(Beginning of Text segment)

= A1 Pod =

Pod of killer whales

A1 pod is a killer whale family in British Columbia. It currently consists of 3 matrilines and 20 members and is the most commonly encountered pod in the Northern resident killer whale community. This community is found in coastal waters ranging from mid-Vancouver Island north to Haida Gwaii, although A1 pod has yet to be seen this far north. The community is made up of three clans known as A, G and R clans, each possessing a distinctive dialect and consisting of several related pods. A1 pod belongs to the biggest clan, A clan.

(End of Text segment)
(Beginning of Record set)

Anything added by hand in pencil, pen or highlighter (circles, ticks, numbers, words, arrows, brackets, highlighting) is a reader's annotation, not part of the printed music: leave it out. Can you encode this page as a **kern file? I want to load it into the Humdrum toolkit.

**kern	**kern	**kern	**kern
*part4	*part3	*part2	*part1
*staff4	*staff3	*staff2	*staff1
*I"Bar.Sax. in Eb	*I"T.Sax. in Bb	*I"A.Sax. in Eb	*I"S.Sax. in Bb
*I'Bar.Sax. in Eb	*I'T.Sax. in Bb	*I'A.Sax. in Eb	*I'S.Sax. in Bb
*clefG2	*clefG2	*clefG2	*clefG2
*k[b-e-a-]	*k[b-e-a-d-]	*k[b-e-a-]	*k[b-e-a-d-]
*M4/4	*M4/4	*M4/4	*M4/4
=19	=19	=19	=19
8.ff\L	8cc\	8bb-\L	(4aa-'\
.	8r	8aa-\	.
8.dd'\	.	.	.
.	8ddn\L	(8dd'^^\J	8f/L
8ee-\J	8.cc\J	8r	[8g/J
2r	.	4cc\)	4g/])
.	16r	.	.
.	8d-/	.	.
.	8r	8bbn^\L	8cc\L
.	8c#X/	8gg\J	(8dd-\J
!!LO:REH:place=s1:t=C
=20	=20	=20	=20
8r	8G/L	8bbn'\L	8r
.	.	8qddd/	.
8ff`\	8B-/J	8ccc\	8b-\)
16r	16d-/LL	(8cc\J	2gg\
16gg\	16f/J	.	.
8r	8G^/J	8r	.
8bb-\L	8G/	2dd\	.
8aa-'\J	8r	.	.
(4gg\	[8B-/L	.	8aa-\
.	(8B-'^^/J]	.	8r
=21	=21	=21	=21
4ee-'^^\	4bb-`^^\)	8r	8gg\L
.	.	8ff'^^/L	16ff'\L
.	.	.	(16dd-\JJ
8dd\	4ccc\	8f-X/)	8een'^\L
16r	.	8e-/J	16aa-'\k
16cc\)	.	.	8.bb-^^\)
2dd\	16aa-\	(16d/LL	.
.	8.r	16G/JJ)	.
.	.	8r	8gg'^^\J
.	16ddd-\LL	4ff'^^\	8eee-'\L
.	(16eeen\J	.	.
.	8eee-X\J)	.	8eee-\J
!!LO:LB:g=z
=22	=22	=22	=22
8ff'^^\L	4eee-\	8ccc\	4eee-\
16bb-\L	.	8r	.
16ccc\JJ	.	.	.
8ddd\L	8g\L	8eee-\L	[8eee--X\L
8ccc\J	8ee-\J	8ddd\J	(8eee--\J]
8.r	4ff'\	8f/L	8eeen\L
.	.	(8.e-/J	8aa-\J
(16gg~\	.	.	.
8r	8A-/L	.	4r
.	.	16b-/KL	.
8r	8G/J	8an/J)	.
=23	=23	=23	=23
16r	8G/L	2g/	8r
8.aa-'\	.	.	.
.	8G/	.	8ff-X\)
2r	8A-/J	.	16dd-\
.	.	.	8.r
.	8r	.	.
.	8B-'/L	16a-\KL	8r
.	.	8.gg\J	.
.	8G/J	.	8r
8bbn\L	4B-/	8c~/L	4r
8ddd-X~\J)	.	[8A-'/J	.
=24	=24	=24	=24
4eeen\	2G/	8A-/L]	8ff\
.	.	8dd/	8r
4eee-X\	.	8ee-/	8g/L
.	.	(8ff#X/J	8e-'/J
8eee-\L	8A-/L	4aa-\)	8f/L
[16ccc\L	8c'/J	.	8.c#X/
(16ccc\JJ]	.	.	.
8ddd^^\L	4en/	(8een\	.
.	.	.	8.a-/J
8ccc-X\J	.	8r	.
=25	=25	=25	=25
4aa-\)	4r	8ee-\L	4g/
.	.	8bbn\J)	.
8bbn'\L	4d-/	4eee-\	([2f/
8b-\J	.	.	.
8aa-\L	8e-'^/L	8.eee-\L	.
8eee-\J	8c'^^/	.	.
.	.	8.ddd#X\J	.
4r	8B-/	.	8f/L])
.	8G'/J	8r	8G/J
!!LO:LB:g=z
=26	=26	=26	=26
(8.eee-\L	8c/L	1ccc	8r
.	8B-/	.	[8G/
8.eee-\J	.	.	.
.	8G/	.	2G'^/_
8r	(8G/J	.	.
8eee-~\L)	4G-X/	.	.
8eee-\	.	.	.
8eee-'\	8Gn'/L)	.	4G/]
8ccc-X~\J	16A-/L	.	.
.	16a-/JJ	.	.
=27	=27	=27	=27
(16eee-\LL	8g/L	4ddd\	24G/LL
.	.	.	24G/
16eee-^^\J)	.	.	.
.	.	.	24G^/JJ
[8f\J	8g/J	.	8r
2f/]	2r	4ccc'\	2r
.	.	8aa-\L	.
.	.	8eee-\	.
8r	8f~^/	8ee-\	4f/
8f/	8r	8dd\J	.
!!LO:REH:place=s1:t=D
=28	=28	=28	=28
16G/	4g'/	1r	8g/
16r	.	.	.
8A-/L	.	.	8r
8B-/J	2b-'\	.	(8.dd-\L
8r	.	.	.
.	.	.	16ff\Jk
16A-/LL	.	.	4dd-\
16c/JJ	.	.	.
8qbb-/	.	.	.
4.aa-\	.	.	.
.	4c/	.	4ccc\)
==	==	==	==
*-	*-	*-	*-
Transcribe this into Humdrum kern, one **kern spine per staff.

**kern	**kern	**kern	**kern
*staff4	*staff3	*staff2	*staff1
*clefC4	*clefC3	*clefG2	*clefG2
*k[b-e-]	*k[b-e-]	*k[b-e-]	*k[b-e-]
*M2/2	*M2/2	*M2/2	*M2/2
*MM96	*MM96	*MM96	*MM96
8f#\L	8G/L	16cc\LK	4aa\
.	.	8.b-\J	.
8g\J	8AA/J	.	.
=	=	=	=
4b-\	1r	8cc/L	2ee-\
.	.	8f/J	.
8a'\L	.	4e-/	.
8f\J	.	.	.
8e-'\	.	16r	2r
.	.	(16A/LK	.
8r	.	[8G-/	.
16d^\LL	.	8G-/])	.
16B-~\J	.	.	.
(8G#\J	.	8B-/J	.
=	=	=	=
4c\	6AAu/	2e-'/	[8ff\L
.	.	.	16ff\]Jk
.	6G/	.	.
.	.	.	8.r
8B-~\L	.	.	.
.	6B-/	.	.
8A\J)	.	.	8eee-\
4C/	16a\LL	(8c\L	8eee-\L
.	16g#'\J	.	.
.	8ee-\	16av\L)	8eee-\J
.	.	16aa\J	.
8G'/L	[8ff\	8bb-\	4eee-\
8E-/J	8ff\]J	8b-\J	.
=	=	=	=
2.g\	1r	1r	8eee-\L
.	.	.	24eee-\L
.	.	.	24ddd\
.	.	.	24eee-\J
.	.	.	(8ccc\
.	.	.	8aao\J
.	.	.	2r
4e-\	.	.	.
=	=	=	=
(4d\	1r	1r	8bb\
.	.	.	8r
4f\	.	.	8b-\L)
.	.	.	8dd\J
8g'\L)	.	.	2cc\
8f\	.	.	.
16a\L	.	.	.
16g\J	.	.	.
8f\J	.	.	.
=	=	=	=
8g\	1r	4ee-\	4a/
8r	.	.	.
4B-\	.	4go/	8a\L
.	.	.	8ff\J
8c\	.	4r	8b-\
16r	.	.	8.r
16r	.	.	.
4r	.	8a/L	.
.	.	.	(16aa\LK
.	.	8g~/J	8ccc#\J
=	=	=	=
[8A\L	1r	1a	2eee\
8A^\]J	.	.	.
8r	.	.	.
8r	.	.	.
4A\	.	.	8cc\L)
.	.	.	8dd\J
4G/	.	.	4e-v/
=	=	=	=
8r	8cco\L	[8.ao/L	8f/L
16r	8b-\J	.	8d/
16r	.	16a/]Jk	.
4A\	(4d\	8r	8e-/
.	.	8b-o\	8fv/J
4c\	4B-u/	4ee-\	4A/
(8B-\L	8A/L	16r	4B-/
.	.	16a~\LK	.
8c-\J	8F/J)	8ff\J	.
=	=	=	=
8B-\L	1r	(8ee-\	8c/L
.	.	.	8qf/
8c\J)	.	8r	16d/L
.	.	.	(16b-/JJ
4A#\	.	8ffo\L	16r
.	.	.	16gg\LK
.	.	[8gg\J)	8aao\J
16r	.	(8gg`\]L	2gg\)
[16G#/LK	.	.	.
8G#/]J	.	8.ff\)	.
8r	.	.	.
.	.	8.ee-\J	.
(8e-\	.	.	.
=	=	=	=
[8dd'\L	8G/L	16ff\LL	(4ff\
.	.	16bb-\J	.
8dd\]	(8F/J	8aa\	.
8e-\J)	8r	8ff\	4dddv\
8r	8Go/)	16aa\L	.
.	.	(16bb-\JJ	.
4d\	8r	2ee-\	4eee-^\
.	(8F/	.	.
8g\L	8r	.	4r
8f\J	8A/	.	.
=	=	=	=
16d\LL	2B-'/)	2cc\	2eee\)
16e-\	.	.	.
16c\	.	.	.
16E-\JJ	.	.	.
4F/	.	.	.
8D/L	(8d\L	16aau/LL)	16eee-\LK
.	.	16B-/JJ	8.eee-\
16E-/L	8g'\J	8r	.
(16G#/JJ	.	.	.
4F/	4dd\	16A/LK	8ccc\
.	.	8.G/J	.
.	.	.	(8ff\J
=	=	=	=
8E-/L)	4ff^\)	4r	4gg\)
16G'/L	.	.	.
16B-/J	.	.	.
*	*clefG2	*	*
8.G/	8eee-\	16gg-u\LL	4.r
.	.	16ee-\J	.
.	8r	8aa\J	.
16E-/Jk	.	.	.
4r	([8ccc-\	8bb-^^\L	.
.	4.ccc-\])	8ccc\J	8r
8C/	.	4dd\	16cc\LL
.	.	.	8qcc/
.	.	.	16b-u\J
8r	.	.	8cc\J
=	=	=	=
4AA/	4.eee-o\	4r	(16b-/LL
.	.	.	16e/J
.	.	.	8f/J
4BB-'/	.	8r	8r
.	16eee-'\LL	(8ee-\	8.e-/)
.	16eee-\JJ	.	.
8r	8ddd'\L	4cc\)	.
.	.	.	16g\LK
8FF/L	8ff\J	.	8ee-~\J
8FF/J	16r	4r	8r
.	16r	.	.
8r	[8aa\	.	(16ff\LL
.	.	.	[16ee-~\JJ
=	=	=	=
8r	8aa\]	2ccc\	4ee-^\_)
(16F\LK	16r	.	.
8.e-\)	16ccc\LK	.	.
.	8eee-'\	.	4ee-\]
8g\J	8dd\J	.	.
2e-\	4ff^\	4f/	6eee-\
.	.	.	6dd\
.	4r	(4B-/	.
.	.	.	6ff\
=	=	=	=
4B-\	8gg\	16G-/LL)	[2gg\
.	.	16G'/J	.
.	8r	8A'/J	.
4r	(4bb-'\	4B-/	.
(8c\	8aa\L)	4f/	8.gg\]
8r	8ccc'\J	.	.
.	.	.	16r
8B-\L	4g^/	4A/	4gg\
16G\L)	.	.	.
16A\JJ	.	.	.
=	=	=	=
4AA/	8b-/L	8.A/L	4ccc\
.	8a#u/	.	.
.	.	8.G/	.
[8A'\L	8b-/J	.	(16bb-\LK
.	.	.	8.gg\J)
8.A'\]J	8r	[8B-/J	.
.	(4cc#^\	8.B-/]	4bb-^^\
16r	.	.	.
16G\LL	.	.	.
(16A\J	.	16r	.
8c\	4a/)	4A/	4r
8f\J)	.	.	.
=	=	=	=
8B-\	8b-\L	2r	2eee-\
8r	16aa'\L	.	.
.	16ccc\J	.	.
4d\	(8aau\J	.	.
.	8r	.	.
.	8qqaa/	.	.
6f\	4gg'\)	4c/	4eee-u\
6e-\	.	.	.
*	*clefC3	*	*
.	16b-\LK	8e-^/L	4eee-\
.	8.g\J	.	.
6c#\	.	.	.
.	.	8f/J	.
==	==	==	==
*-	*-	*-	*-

(End of Record set)

» Study questions:
1 – According to the A1 pod passage, how many matrilines make up A1 pod?
2 – Copy everything in the A1 pod passage from "Pod of killer" down to "clan, A clan." word for word.
The items play no part in this work.

» Answers for the tasks:
1 – Three matrilines.

2 –
Pod of killer whales

A1 pod is a killer whale family in British Columbia. It currently consists of 3 matrilines and 20 members and is the most commonly encountered pod in the Northern resident killer whale community. This community is found in coastal waters ranging from mid-Vancouver Island north to Haida Gwaii, although A1 pod has yet to be seen this far north. The community is made up of three clans known as A, G and R clans, each possessing a distinctive dialect and consisting of several related pods. A1 pod belongs to the biggest clan, A clan.